Task: Reproduce verbatim the lines of the listing starting at the line containing "Document page, 1654x1241 pixels." and ending after the line containing "text_box Invertir pares".

--------------------------------

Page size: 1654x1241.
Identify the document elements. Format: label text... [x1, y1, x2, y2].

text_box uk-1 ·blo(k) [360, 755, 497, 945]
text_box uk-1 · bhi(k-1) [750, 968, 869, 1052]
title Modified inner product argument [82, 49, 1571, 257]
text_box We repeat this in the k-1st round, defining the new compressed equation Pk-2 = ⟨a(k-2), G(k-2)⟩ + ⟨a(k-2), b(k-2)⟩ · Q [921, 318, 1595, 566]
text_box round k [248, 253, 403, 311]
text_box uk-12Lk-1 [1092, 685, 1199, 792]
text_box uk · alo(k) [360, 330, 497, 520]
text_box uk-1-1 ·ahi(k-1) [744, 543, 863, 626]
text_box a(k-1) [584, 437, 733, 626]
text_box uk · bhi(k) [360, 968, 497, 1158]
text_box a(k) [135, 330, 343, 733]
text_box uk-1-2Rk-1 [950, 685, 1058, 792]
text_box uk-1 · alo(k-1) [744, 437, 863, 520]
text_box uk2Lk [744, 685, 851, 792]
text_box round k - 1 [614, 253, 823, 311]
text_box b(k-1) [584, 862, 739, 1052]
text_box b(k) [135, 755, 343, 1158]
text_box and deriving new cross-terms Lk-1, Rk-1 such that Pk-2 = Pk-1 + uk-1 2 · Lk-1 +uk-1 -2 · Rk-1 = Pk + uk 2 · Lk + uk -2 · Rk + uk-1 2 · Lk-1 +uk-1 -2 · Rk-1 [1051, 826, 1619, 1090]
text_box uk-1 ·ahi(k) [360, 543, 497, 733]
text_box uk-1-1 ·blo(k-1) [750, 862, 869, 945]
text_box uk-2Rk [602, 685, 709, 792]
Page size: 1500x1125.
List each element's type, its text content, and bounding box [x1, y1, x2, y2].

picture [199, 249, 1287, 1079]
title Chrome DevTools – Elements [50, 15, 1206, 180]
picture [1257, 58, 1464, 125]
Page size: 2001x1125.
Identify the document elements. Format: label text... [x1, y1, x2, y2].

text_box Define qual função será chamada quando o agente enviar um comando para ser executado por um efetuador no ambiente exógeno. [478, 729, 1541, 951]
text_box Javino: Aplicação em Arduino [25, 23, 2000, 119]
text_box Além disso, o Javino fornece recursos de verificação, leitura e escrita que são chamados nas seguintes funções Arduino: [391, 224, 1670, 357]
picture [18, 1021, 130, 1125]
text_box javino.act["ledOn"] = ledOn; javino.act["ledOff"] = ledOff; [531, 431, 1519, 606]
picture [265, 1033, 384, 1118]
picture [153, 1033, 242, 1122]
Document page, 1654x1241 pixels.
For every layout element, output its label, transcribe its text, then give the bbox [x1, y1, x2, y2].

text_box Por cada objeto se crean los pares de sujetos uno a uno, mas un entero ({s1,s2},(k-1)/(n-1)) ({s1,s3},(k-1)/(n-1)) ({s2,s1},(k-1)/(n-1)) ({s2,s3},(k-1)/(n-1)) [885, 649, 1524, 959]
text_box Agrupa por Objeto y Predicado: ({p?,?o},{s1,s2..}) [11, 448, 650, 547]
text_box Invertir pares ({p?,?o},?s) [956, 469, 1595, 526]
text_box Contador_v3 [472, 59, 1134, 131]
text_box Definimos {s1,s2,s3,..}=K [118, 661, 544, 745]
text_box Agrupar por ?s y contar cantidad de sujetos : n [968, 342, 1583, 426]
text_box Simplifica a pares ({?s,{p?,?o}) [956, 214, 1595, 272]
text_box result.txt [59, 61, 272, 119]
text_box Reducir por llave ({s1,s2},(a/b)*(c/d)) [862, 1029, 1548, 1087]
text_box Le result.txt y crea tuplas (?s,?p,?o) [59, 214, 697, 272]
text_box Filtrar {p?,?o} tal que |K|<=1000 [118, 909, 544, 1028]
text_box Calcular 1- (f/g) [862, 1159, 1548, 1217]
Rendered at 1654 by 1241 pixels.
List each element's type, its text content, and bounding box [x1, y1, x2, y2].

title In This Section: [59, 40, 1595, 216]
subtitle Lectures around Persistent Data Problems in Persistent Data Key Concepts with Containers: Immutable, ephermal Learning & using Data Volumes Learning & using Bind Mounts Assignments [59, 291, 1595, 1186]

--------------------------------

Response to the exercise:
Document page, 1654x1241 pixels.
For every layout element, output its label, transcribe its text, then give the bbox [x1, y1, x2, y2].

text_box Por cada objeto se crean los pares de sujetos uno a uno, mas un entero ({s1,s2},(k-1)/(n-1)) ({s1,s3},(k-1)/(n-1)) ({s2,s1},(k-1)/(n-1)) ({s2,s3},(k-1)/(n-1)) [885, 649, 1524, 959]
text_box Agrupa por Objeto y Predicado: ({p?,?o},{s1,s2..}) [11, 448, 650, 547]
text_box Invertir pares ({p?,?o},?s) [956, 469, 1595, 526]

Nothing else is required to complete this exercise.